__TASK BRIEF__: Copy every line of the records below verbatim, leaving out the pictures.

Camera pose estimation data
[Start of section]
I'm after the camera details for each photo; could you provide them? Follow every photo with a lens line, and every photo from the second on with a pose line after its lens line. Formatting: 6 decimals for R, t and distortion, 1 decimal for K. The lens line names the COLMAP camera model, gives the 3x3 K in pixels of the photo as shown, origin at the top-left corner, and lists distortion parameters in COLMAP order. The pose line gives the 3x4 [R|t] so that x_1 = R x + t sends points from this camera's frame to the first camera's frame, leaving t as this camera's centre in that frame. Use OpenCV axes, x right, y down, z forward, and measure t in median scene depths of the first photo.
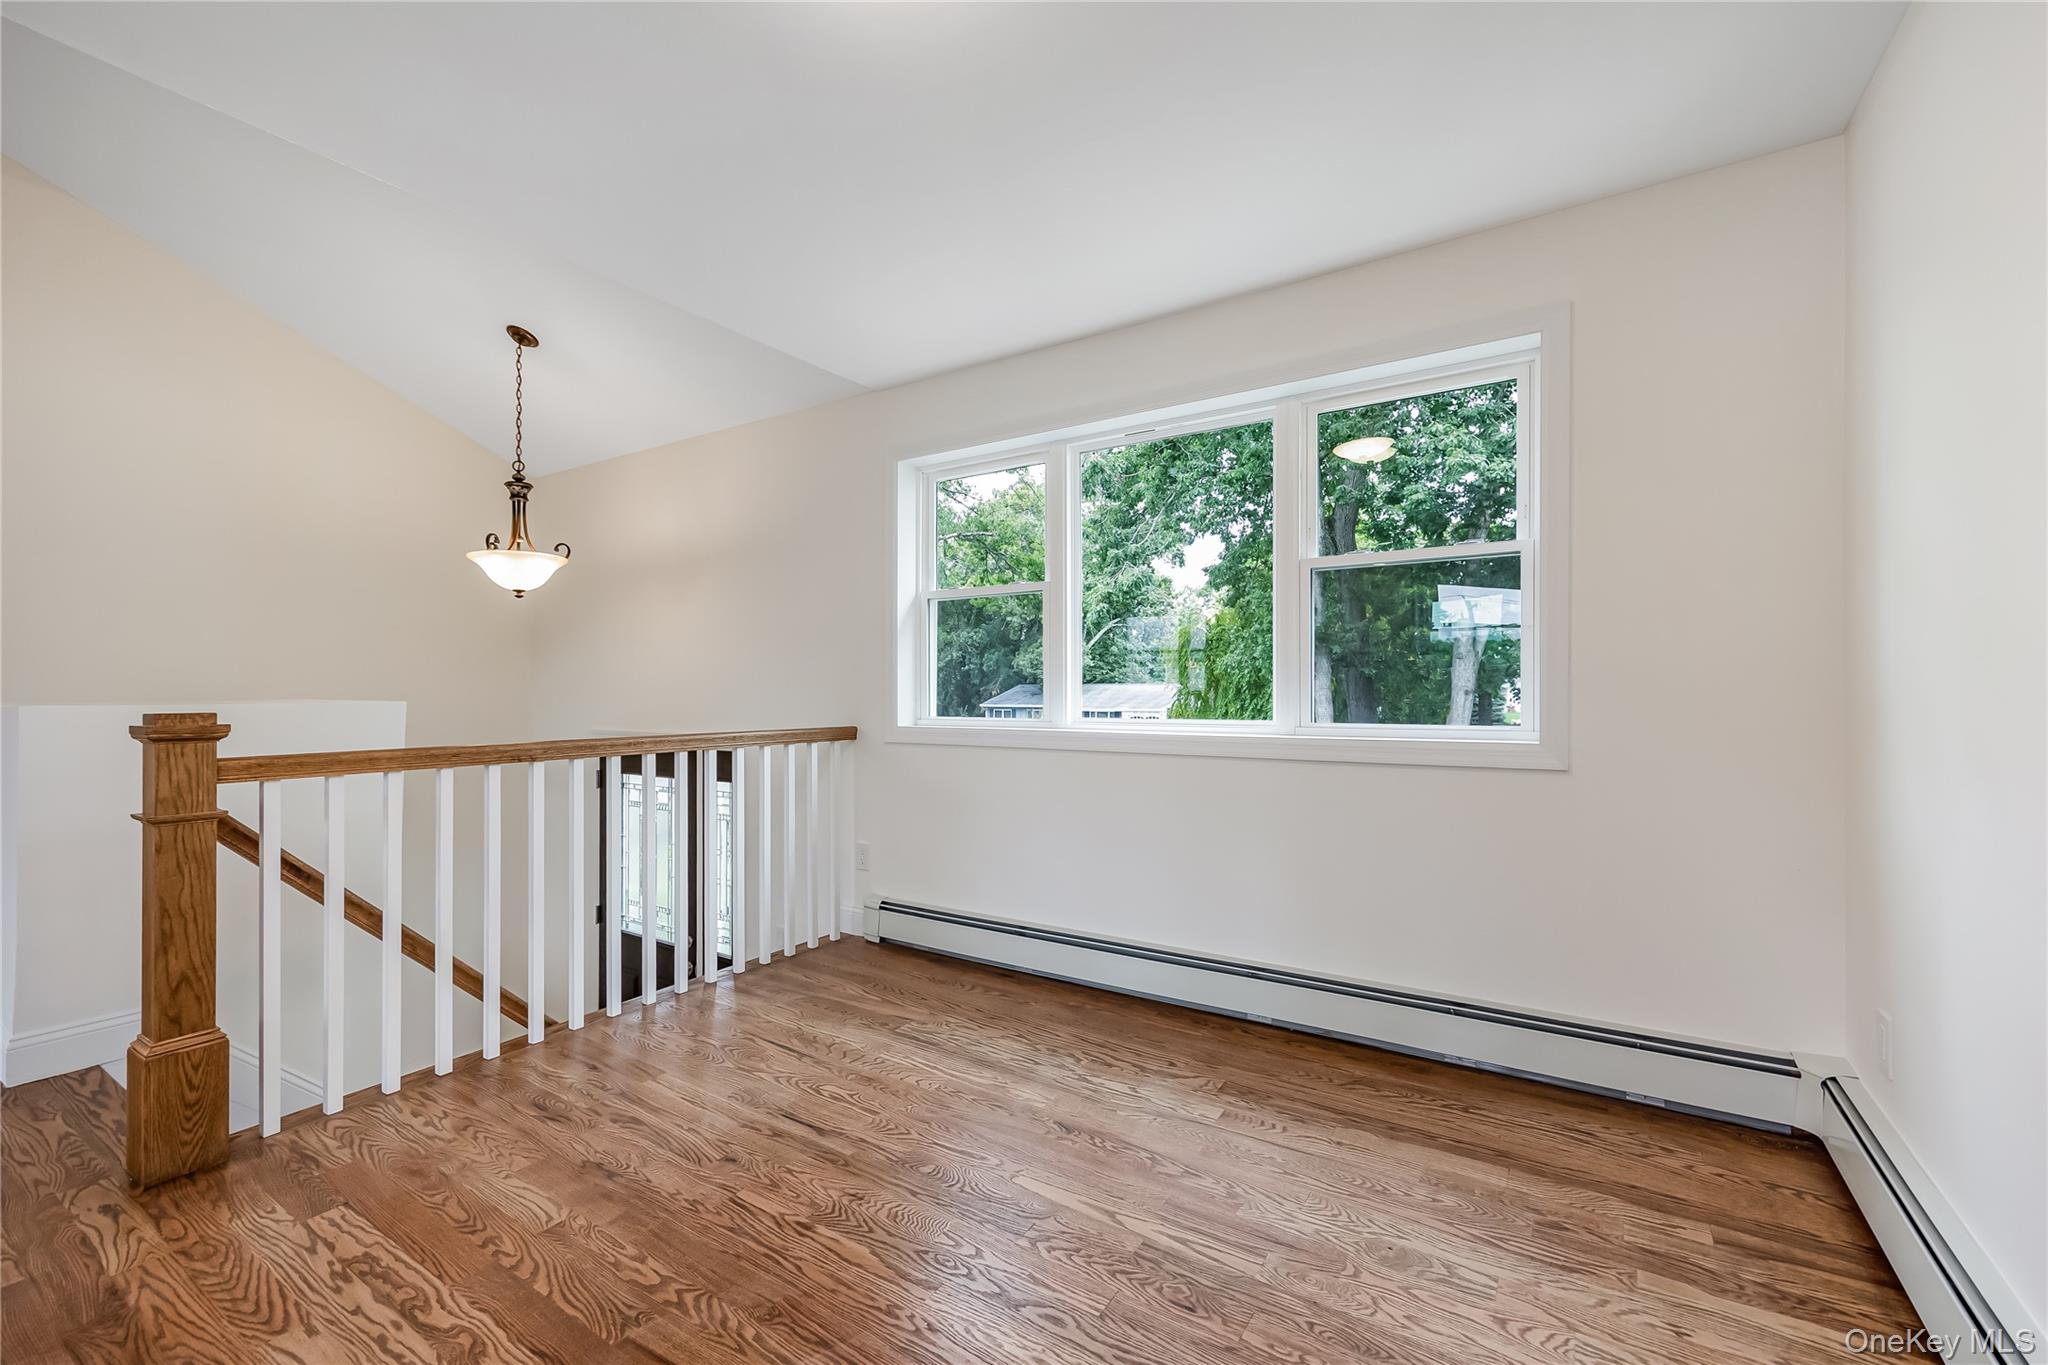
lens RADIAL K [[846.3, 0, 1024.0], [0, 846.3, 682.5], [0, 0, 1]] dist [0.009207, -0.000433]
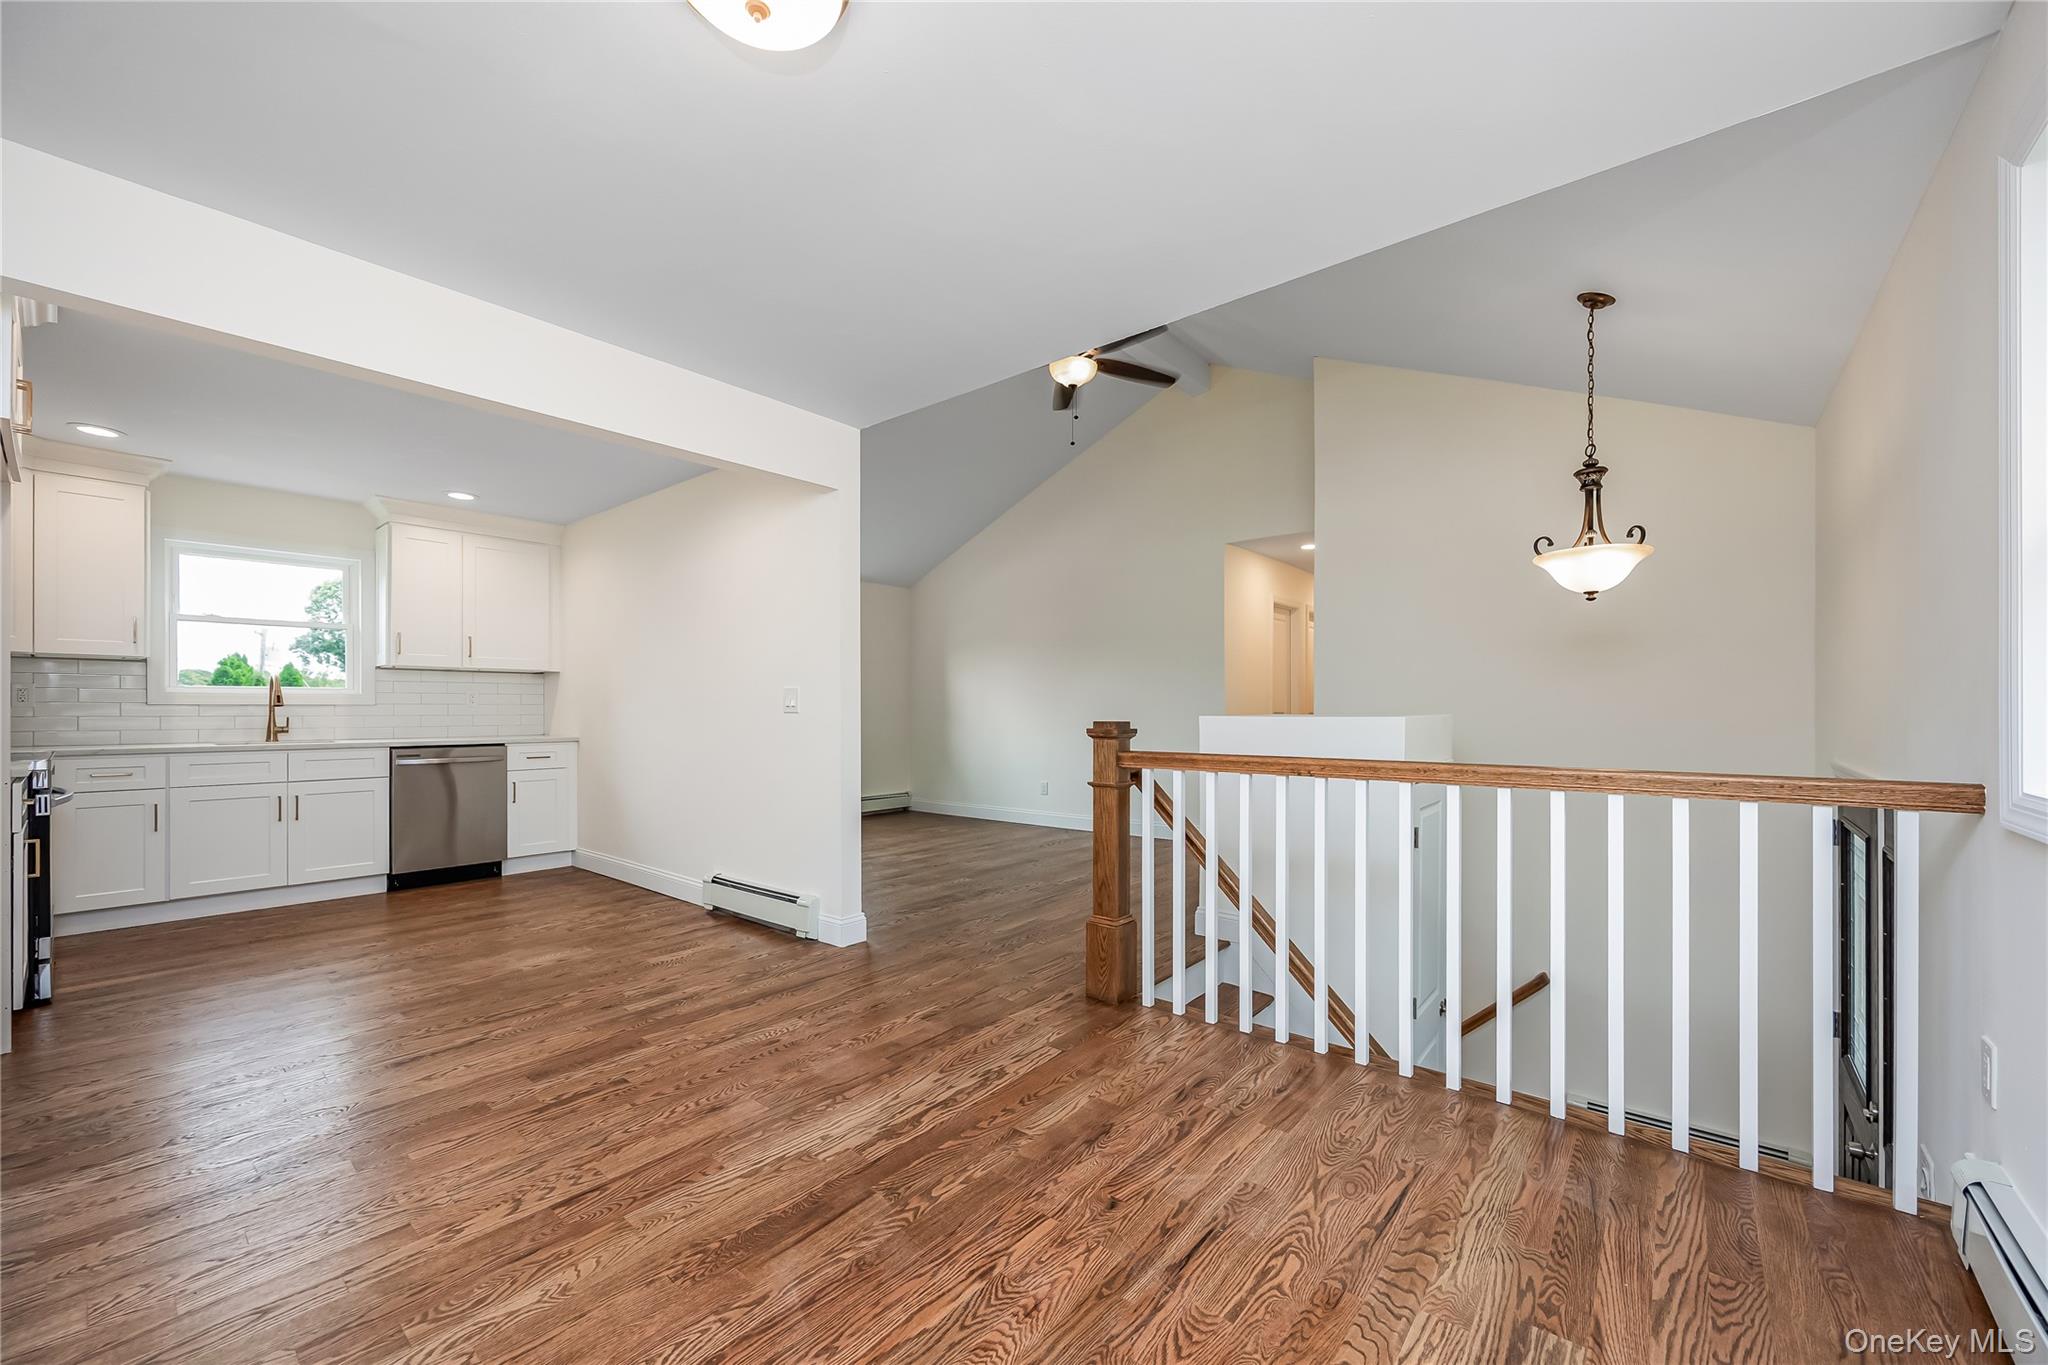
lens RADIAL K [[793.0, 0, 1033.9], [0, 793.0, 699.6], [0, 0, 1]] dist [-0.003289, -0.000385]
pose [[-0.108798, -0.005186, -0.994050, 0.525296], [0.011280, 0.999916, -0.006451, 0.002092], [0.994000, -0.011914, -0.108731, 0.976705]]
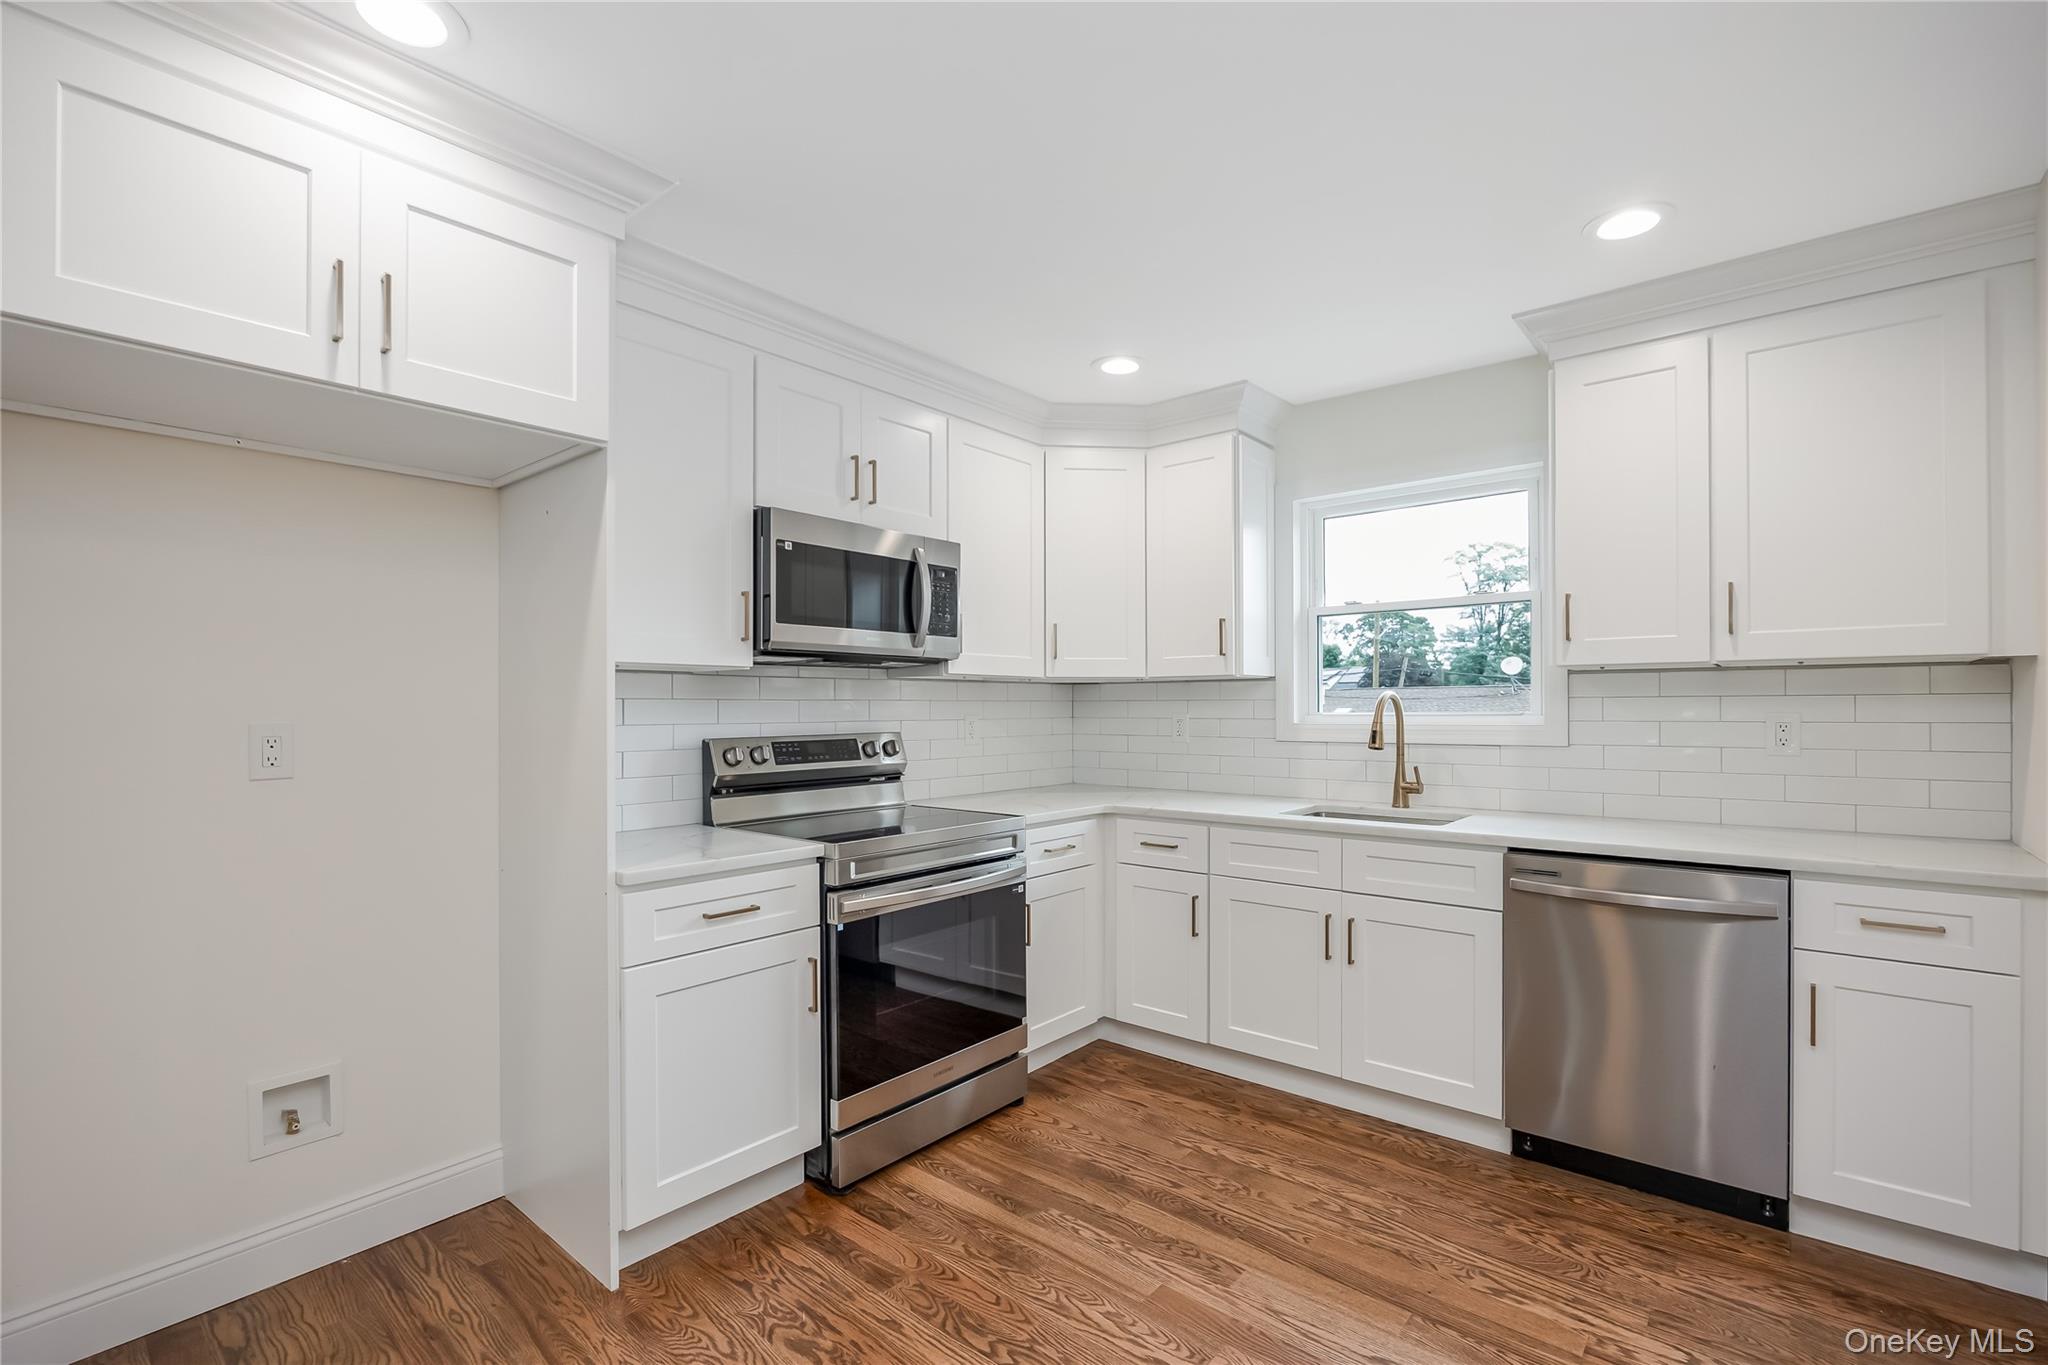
lens RADIAL K [[916.7, 0, 1020.1], [0, 916.7, 709.9], [0, 0, 1]] dist [-0.011746, 0.000029]
pose [[-0.992101, 0.009350, 0.125090, -1.072288], [0.008400, 0.999932, -0.008122, -0.073279], [-0.125157, -0.007007, -0.992112, 0.151694]]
[End of section]
__OUTPUT OF THE EXERCISE__:
I'm after the camera details for each photo; could you provide them? Follow every photo with a lens line, and every photo from the second on with a pose line after its lens line. Formatting: 6 decimals for R, t and distortion, 1 decimal for K. The lens line names the COLMAP camera model, gives the 3x3 K in pixels of the photo as shown, origin at the top-left corner, and lists distortion parameters in COLMAP order. The pose line gives the 3x4 [R|t] so that x_1 = R x + t sends points from this camera's frame to the first camera's frame, leaving t as this camera's centre in that frame. Use OpenCV axes, x right, y down, z forward, and measure t in median scene depths of the first photo.
lens RADIAL K [[846.3, 0, 1024.0], [0, 846.3, 682.5], [0, 0, 1]] dist [0.009207, -0.000433]
lens RADIAL K [[793.0, 0, 1033.9], [0, 793.0, 699.6], [0, 0, 1]] dist [-0.003289, -0.000385]
pose [[-0.108798, -0.005186, -0.994050, 0.525296], [0.011280, 0.999916, -0.006451, 0.002092], [0.994000, -0.011914, -0.108731, 0.976705]]
lens RADIAL K [[916.7, 0, 1020.1], [0, 916.7, 709.9], [0, 0, 1]] dist [-0.011746, 0.000029]
pose [[-0.992101, 0.009350, 0.125090, -1.072288], [0.008400, 0.999932, -0.008122, -0.073279], [-0.125157, -0.007007, -0.992112, 0.151694]]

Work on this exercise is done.